Sean McDermott acknowledged there aren’t a lot of household names in this group (then again, how many offensive linemen are “household names”?), but he likes their pride and is confident in their ability.
“They’ve had to work for things up to this point in their journey as individuals,” McDermott said. “Now, they come together and there’s not a whole lot of… outside faith in them. I think they embrace that.”
Groy says the Bills linemen have an “underdog” mentality. The criticism fuels them. It’s also something they can push aside.
“When I hear people say we don’t have household names and stuff like that, it doesn’t matter,” Jordan Mills said. “We’re in the NFL. We play for the Buffalo Bills for a reason. Anybody who’s playing on a team is a ‘name’.”
Evaluating an offensive line piece by piece is an exercise in futility. It is never the sum of its parts. It is only the whole.
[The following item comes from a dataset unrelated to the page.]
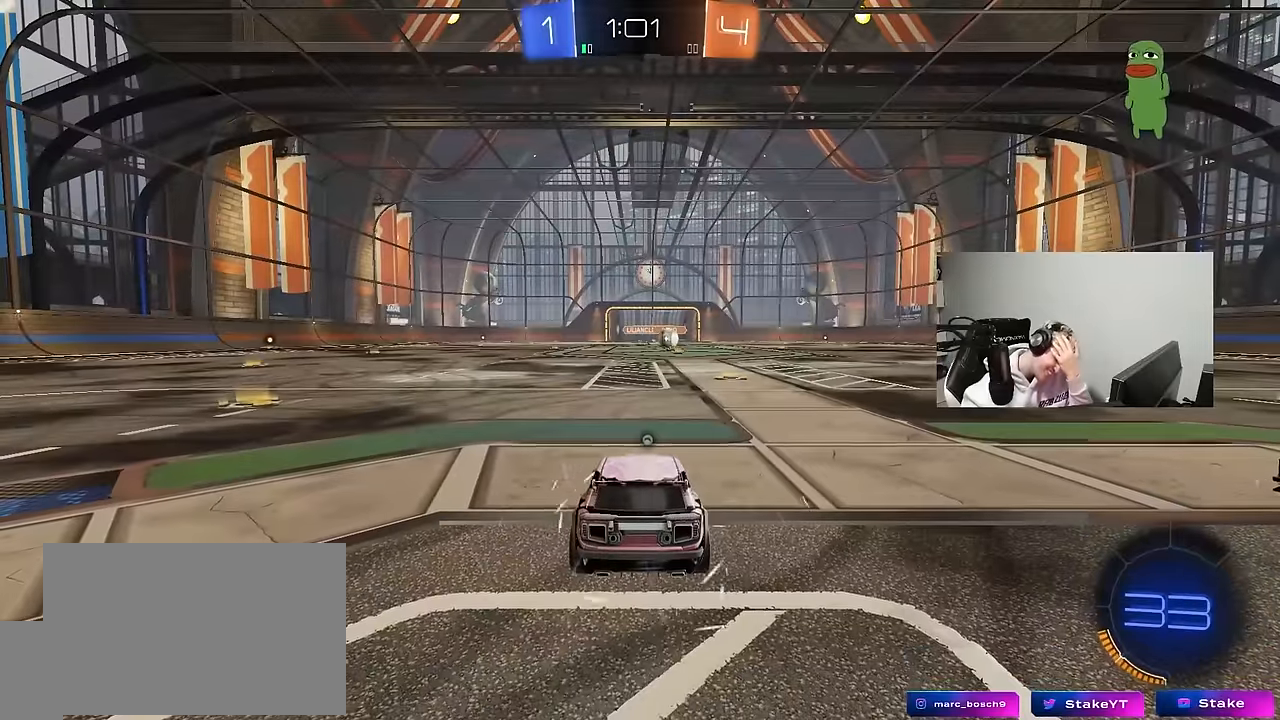
{"keys": [], "mouse": ["right"], "mouse_move": "still", "events": [[484, "mouse_right", "down"]]}
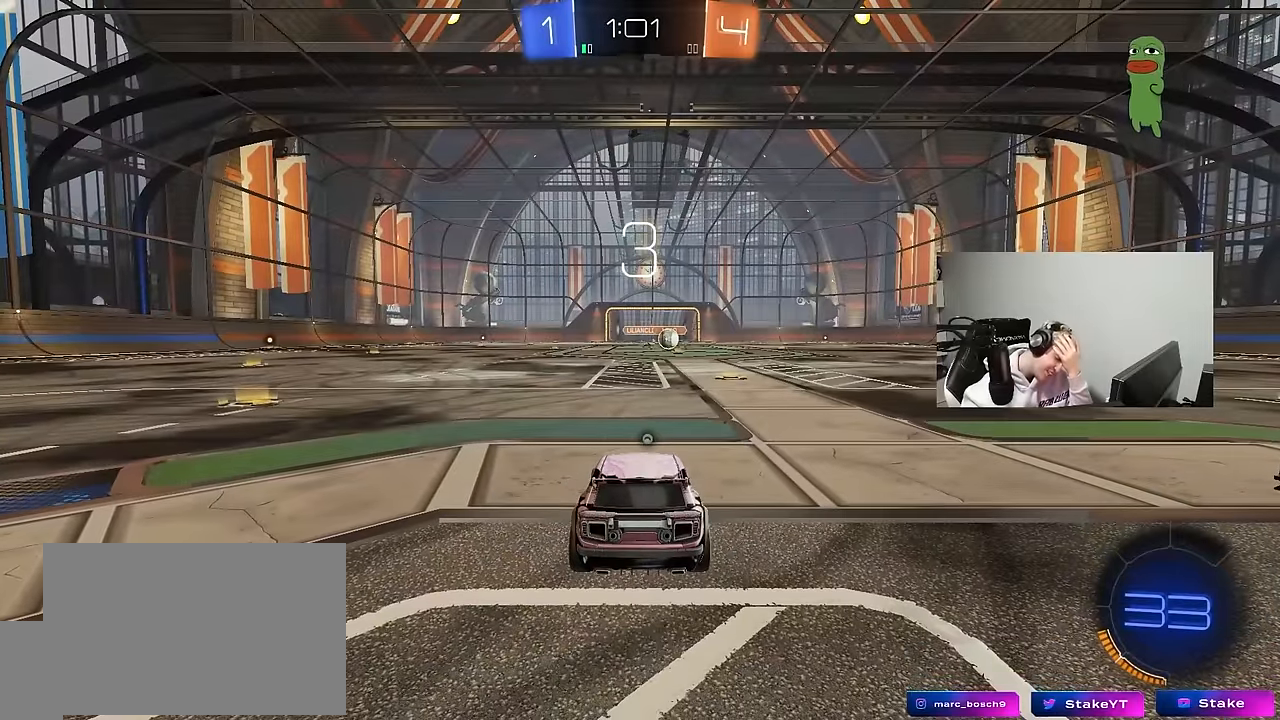
{"keys": [], "mouse": ["right"], "mouse_move": "down", "events": [[217, "mouse_right", "up"], [400, "mouse_right", "down"]]}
“We have to play as one fist, one unit, one step, one sound,” Dion Dawkins said.
“There’s a bigger picture. Everybody’s doing their part,” Vladimir Ducasse said. “Once you do your part and the picture comes together, that’s how we see it.”
The Bills have spent the offseason trying to make the puzzle fit. That includes dinners at the home of O-Line coach Juan Castillo. It’s a tradition he brought to Buffalo from the Ravens.
Ask any offensive linemen about the get-togethers and they smile, though they won’t reveal details.
“A lot of fun. A lot of jokes. A lot of card games. A lot of food and just guys being guys,” Dawkins said.
Ducasse thinks the bond developed, in part, through the group outings makes communication on the field easier. Maybe it can also help quiet the critics.
“We’re a fighting group. We’re a salty group,” Newhouse said. “We’re gonna go out there and prove it.”
“We gotta perform to earn respect,” Dawkins said. “As long as we just keep stacking days, our pads will talk for ourselves.”
The first chance to change the national narrative comes Sunday in Baltimore.